Thursday, February 24, 2005 at 08:13AM
Posted by Registered CommenterPolitical Mammal in My personal history

     This morning I continued the nostalgic task of organizing old papers and came across my Yale college transcript in a red folder labeled “Me.” The transcript is diagonally stamped “RELEASED TO STUDENT” in large block letters. The list of courses is surprisingly short – about a page long -- 36 in eight semester blocks, all described in run-together shorthand so they could be jammed into a 22 character text field. PltclThrysncMachiavlli. NumericalLinearAlgebra. EuropeanLtryTradition1. PhlsphclFndtnScntfcRev.

     Fall 1984 through Spring 1988 was an intense time in my life and I remember each course that I took distinctly. Some of those offerings stand out as especially affecting my later choices: one titled AmPolitclParties&Electns, with Professor David Mayhew. Another called DataAnal/Poltcs&Policy, with Professor Edward Tufte. And the innocuously named Intro—Computer Science, with Professor Alan Perlis.

     Professor Perlis was unlike anyone I’d seen before or since. He was bald, wheel-chair-bound, opinionated and something of an enigma, a pioneer in computer science. During his lectures he talked while an assistant changed handwritten slides on an overhead projector. A short biography is available here: http://en.wikipedia.org/wiki/Alan_Perlis. Anyone steeped in computer science, who has a sense of humor and an interest in language, should read his epigrams about programming. As a junior, I took a compiler course with him, another experience. I was sorry to see that he passed on in 1990.

    I came to college a self-taught programmer, having spent countless hours experimenting with Applesoft BASIC and 6502 assembler on my Apple II Plus. I had taught programming in private lessons and also for two summers at the Rocky Mountain Computer Camps, and won the western division of a national programming contest. These were relatively unusual accomplishments in those days, and by the way, I gave no thought to whether they were considered geeky. At the time of Perlis’s class I had already taken one previous college class in Pascal.

    But CptSci221b was different order – a truly intensive introduction to computer science. It filled that second semester of my freshman year with all-nighters and comraderie. I learned that I knew only the very first thing about computer science and that there were amazing programmers – and minds -- among those of my peers who survived that class. I remember that the first lecture involved a program to tessellate a sphere, which impressed me because “tessellate” was a new word to me.

    The initial assignments were in a language called APL, a matrix manipulation language that used Greek symbols to indicate operations. Iota 8, I remember, would create a matrix 1 2 3 4 5 6 7 8. Other symbols would rotate, reshape, or perform other transformations on matrices. You could write a fairly hairy and virtually indecipherable program in one line of run-together hieroglyphics, and, as with all programming languages, there were many different ways to solve the same problem, some aesthetically superior to others. My memory is hazier about the second half of the class. If I remember correctly, we worked on tweaking a compiler for a mini-language that Perlis called NARPOL. I think was written in T, and we also worked from a famous text called Structure and Interpretation of Computer Programs.

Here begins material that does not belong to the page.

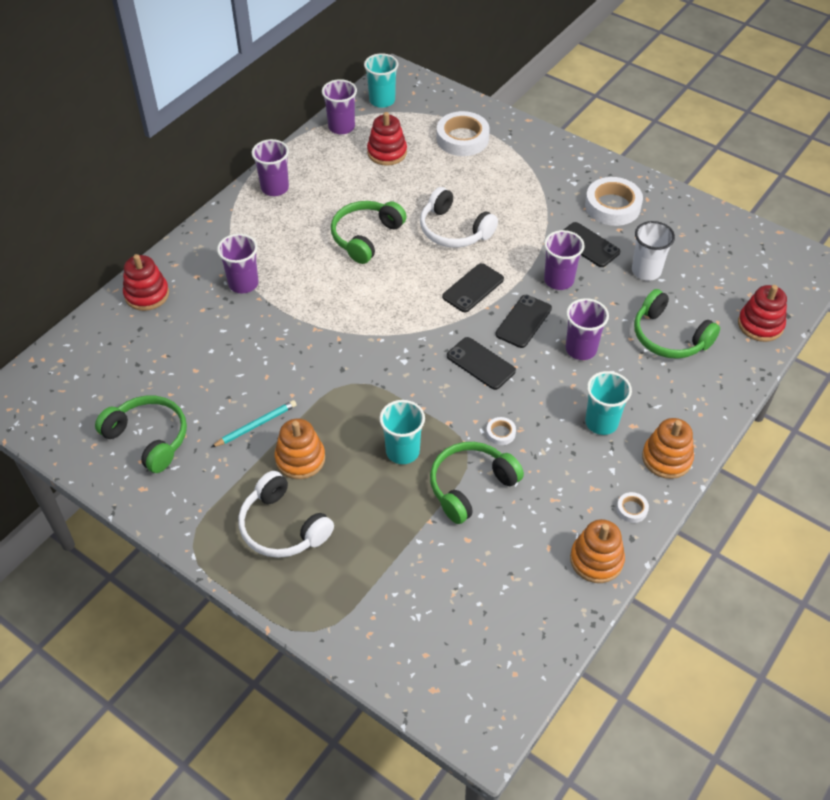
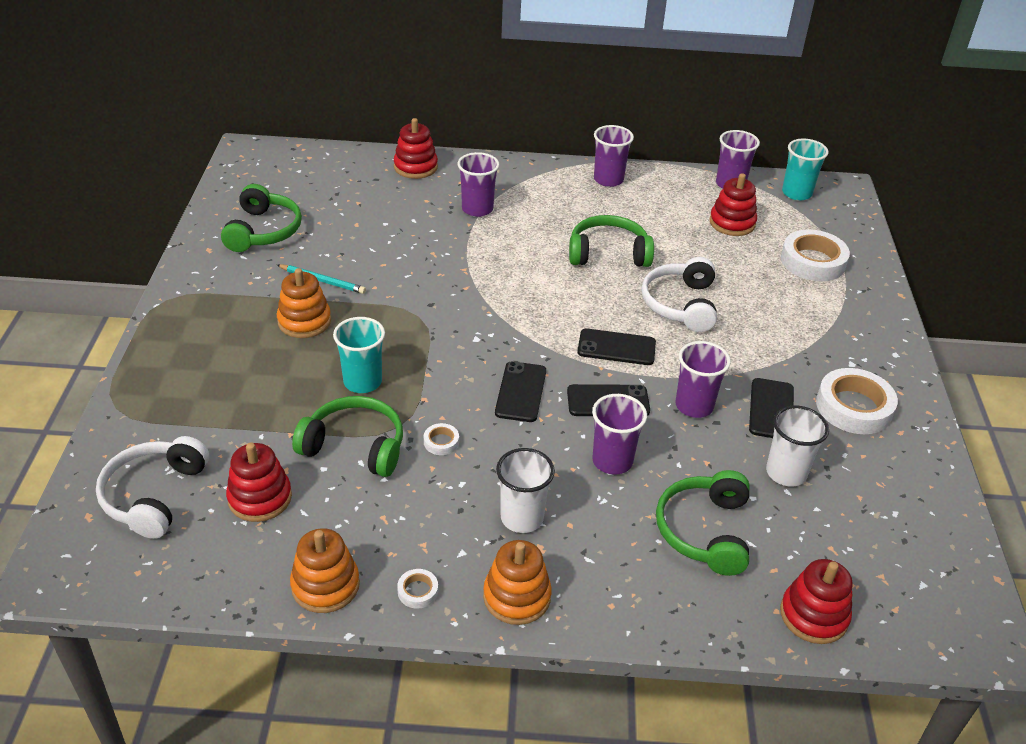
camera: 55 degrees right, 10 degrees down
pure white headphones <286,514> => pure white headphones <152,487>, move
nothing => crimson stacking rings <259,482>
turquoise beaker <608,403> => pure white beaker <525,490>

    Looking back, I am thrilled that I experienced – and completed -- that class. The A minus I earned gave me a real sense of momentum. I would go on to major in computer science, without a thought to another choice. I also learned that I was by no means a star, though I am naturally proud that I graduated with distinction in the major. I learned about computer science as I think you should in a liberal arts school, as an intellectual pursuit. I came to respect the discipline deeply. Though I tailed off when it came to some of the later mathematical courses and did not continue in that field, what I learned in that class and in that major, and the confidence it gave me about what I could pass through, has, in one way or another, informed everything I have done since.